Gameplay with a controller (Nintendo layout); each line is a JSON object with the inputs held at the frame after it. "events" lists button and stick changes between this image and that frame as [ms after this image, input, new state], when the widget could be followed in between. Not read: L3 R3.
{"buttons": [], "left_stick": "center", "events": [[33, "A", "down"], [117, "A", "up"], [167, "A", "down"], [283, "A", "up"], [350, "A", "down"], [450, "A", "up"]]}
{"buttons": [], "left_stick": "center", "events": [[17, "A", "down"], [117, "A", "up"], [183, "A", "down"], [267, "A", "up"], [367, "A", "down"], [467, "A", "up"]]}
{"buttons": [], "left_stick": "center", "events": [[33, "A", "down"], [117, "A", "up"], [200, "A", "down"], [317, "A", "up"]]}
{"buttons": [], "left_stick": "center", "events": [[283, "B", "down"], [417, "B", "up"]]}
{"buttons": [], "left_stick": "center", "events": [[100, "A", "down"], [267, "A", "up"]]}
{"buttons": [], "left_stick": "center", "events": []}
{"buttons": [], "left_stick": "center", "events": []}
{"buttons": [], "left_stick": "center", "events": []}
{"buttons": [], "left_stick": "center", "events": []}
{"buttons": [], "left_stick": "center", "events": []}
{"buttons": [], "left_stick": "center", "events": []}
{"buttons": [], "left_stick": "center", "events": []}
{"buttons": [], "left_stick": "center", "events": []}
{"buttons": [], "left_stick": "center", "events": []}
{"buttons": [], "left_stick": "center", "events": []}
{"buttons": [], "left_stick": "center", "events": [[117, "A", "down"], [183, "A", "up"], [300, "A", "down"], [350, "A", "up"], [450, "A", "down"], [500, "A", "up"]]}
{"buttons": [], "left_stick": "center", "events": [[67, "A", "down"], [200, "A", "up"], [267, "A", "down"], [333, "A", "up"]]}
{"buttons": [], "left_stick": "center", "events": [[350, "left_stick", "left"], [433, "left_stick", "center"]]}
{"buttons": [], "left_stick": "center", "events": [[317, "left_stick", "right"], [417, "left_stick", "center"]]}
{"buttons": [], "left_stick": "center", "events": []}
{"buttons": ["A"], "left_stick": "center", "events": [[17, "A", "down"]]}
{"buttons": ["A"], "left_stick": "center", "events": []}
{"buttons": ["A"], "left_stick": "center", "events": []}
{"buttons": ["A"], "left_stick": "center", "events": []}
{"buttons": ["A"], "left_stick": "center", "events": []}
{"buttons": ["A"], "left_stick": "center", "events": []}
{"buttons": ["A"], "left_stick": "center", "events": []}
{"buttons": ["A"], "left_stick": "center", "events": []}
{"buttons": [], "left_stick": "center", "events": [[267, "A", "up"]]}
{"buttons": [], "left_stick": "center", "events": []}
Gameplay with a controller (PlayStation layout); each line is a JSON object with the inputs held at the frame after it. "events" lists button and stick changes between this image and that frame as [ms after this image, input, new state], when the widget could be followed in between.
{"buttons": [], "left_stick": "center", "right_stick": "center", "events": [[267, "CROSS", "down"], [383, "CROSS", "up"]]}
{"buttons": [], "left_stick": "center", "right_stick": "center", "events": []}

Exercise requirements: Filter the listing above by the word "image"; copy each line that passes.

Output of the task:
Gameplay with a controller (Nintendo layout); each line is a JSON object with the inputs held at the frame after it. "events" lists button and stick changes between this image and that frame as [ms after this image, input, new state], when the widget could be followed in between. Not read: L3 R3.
Gameplay with a controller (PlayStation layout); each line is a JSON object with the inputs held at the frame after it. "events" lists button and stick changes between this image and that frame as [ms after this image, input, new state], when the widget could be followed in between.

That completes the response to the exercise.